As for the current climate in the wake of this latest diagnosis, the Los Angeles Department of Public Health released a statement saying that it had not received a report from AIM regarding new HIV cases within the industry, and that healthcare facilities were legally required to report cases within seven days; we received that statement on Friday, the 15th. AIM maintains it is operating in full compliance. The CAL-OSHA advisory panel meets again on October 25. The AIDS Healthcare Foundation has asked the city council to stop issuing permits for porn filming. There may well be increased pressure to provide an immediate solution, but the result looks very much like another iteration of the same debate.

And then, there’s the question of how this happened. Alptraum pointed out that, in all likelihood, Patient Zero was infected outside of work. Grant noted that what she terms “the sex/death panic angle” in media coverage can obscure the fact that non-professional sex is less strictly policed than pornography.

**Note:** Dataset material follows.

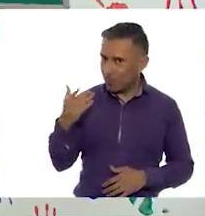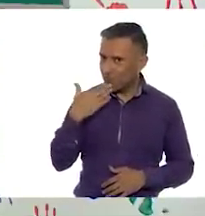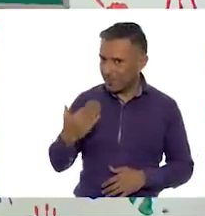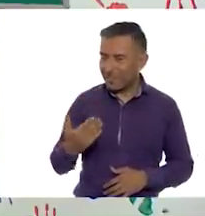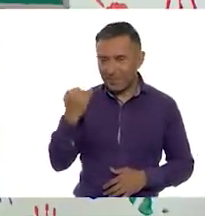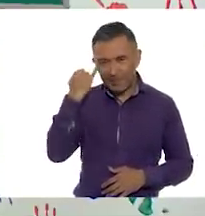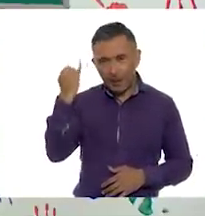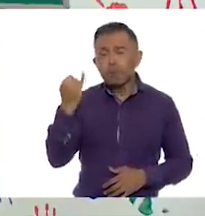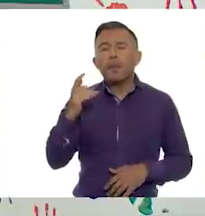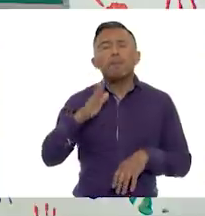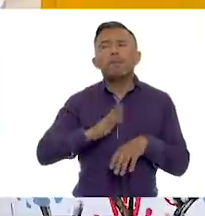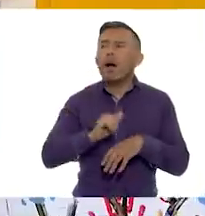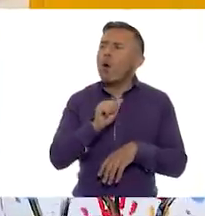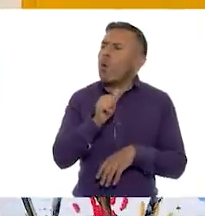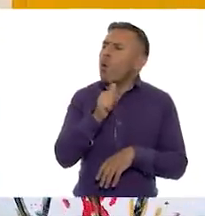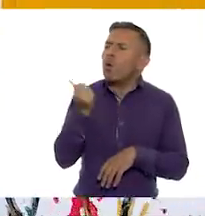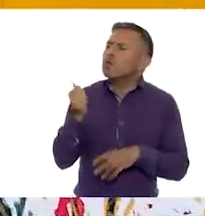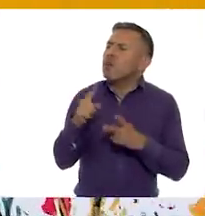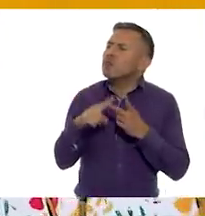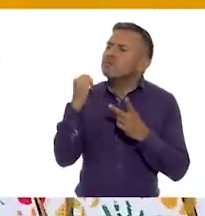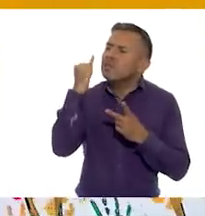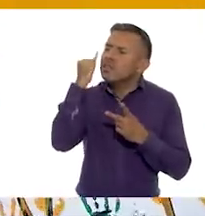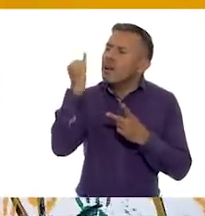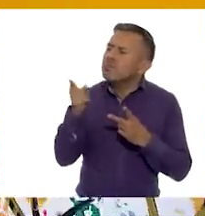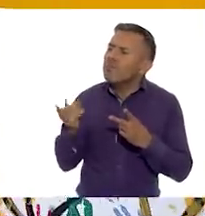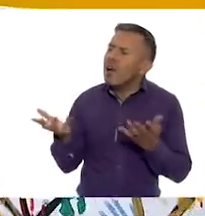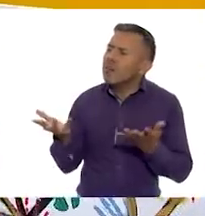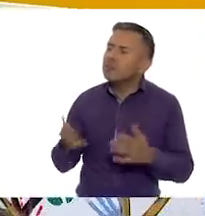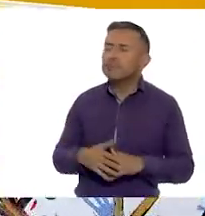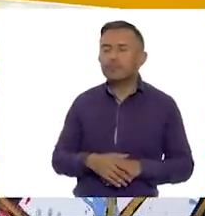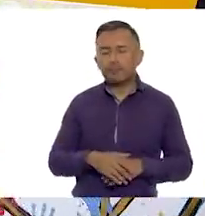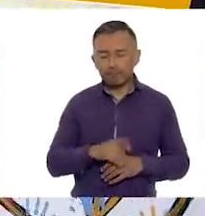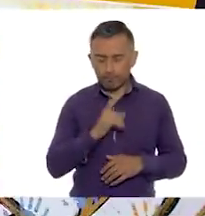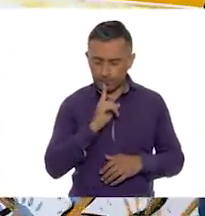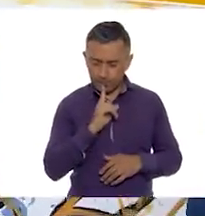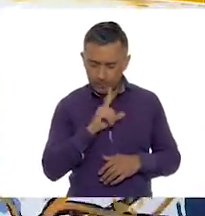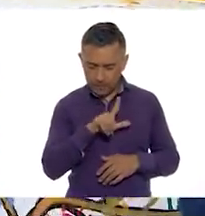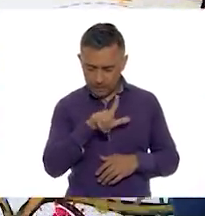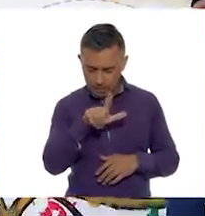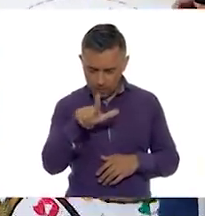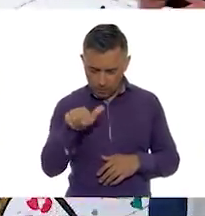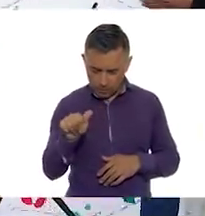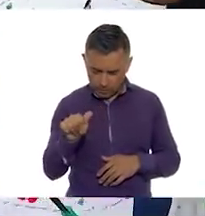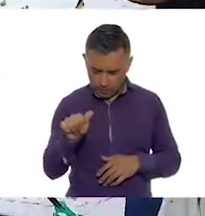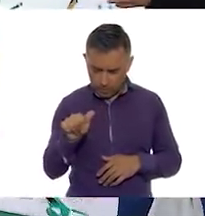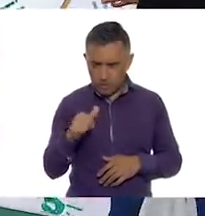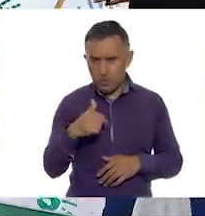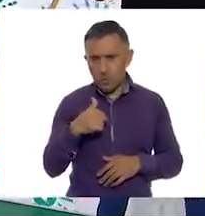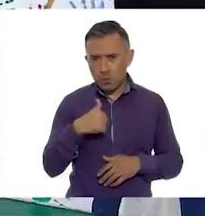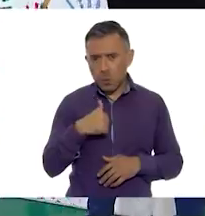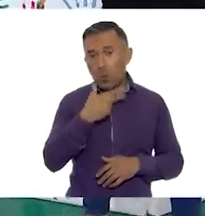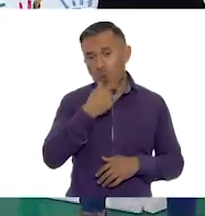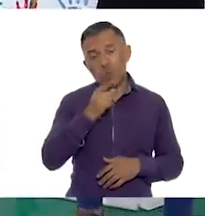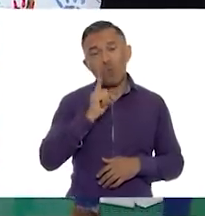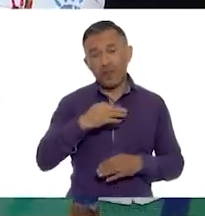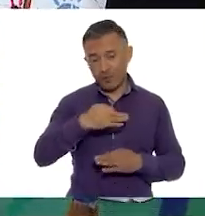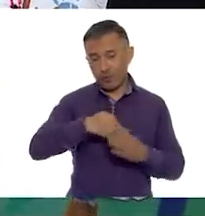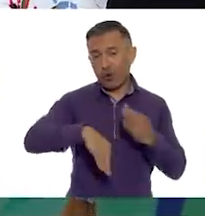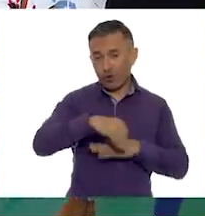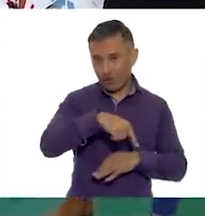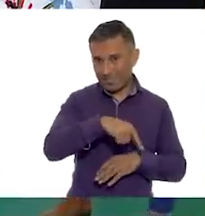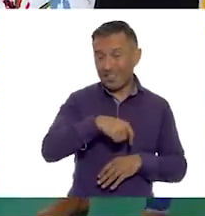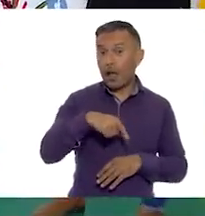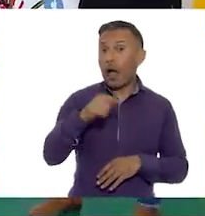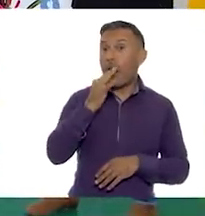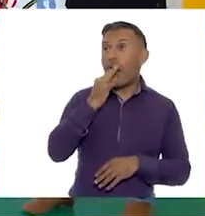¿qué harías, Mariana? Y después, avisaría, o avisarle entre todas y todos a la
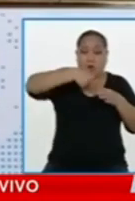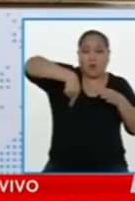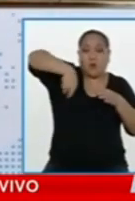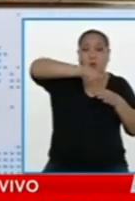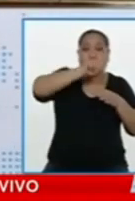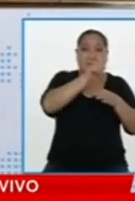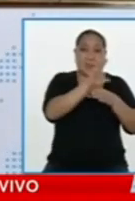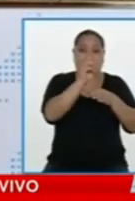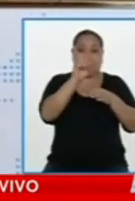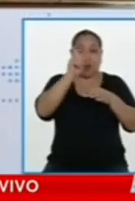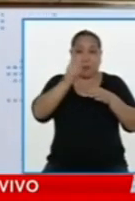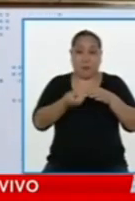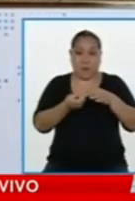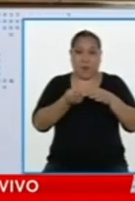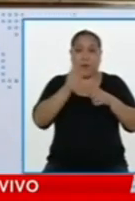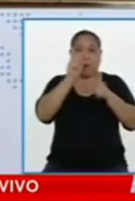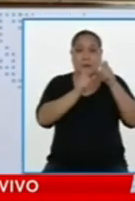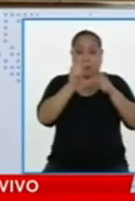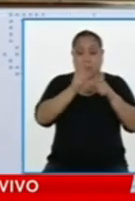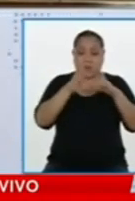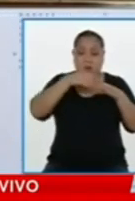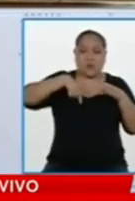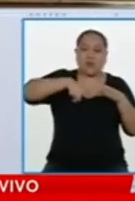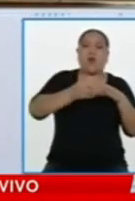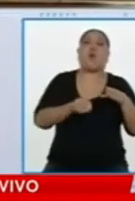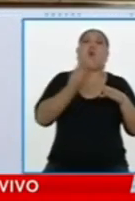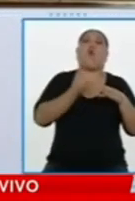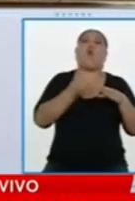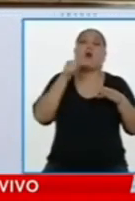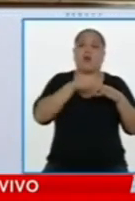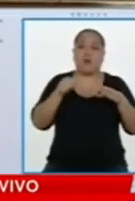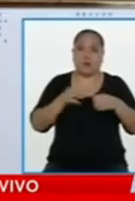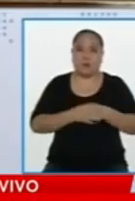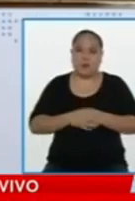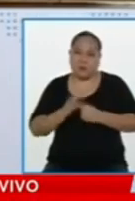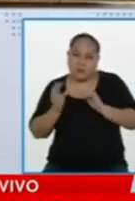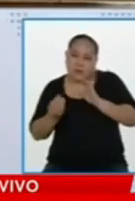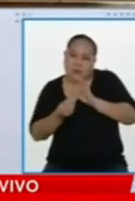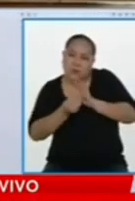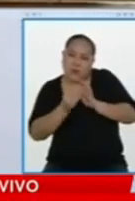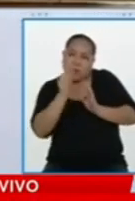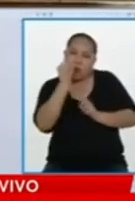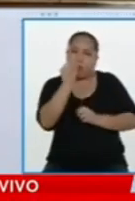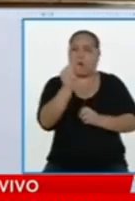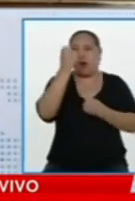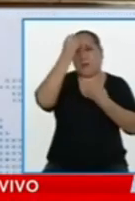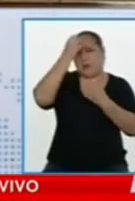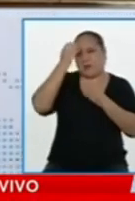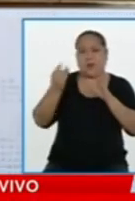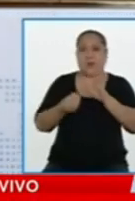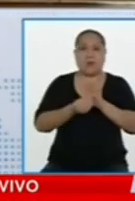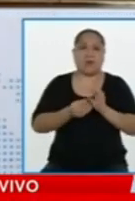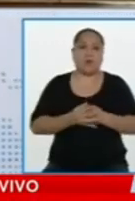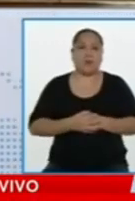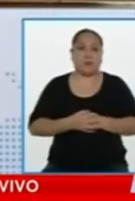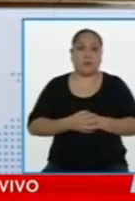renegociar los tratados del libre comercio en todos esos aspectos que afectan a los productores peruanos.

Most of us aren’t required to get regular testing, aren’t required to share results, and don’t have to use condoms or other barrier methods if our partners don’t ask us to. Patient Zero may not even have contracted HIV through sexual transmission. It’s valid to have concerns, and to want performers to have safe working conditions, but the fact remains that there is no such thing as absolutely safe sex. Pushing for a cure-all is doomed to failure; all that remains are measures of prevention, which can be better or worse, but cannot be perfect.